- [WHAT YOU SHOULD DO]: Exact copy, no pictures: return all the records as they stand.

- [RECORDS SHOWN]:
# # # # # # #
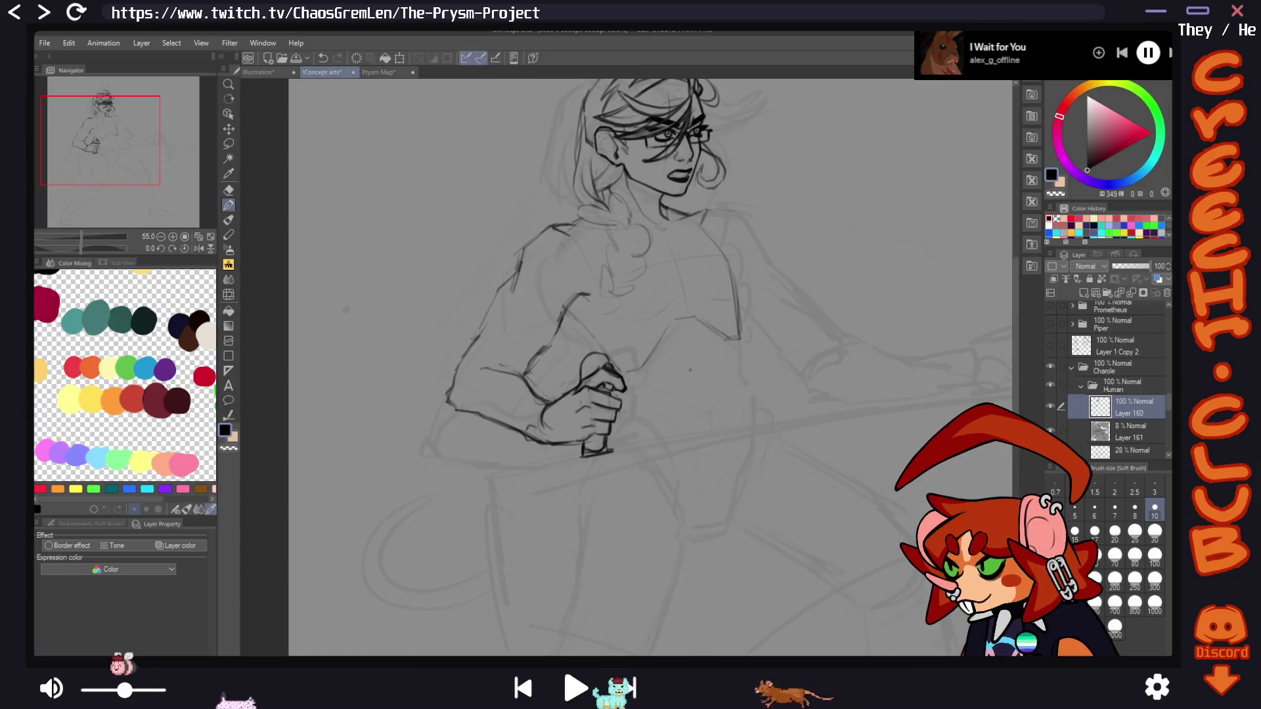
{"action": "key", "text": "ctrl+z"}
Lasso-select the fist and begin a free transform to tilt it
{"action": "key", "text": "m"}
{"action": "mouse_move", "coordinate": [617, 340]}
{"action": "left_mouse_down"}
{"action": "mouse_move", "coordinate": [562, 366]}
{"action": "mouse_move", "coordinate": [555, 447]}
{"action": "mouse_move", "coordinate": [624, 446]}
{"action": "mouse_move", "coordinate": [630, 360]}
{"action": "mouse_move", "coordinate": [632, 394]}
{"action": "mouse_move", "coordinate": [649, 377]}
{"action": "mouse_move", "coordinate": [652, 393]}
{"action": "mouse_move", "coordinate": [615, 423]}
{"action": "left_mouse_up"}
{"action": "left_click", "coordinate": [632, 489]}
# # # # # # #
- [RESPONSE BOX]:
{"action": "key", "text": "ctrl+z"}
Lasso-select the fist and begin a free transform to tilt it
{"action": "key", "text": "m"}
{"action": "mouse_move", "coordinate": [617, 340]}
{"action": "left_mouse_down"}
{"action": "mouse_move", "coordinate": [562, 366]}
{"action": "mouse_move", "coordinate": [555, 447]}
{"action": "mouse_move", "coordinate": [624, 446]}
{"action": "mouse_move", "coordinate": [630, 360]}
{"action": "mouse_move", "coordinate": [632, 394]}
{"action": "mouse_move", "coordinate": [649, 377]}
{"action": "mouse_move", "coordinate": [652, 393]}
{"action": "mouse_move", "coordinate": [615, 423]}
{"action": "left_mouse_up"}
{"action": "left_click", "coordinate": [632, 489]}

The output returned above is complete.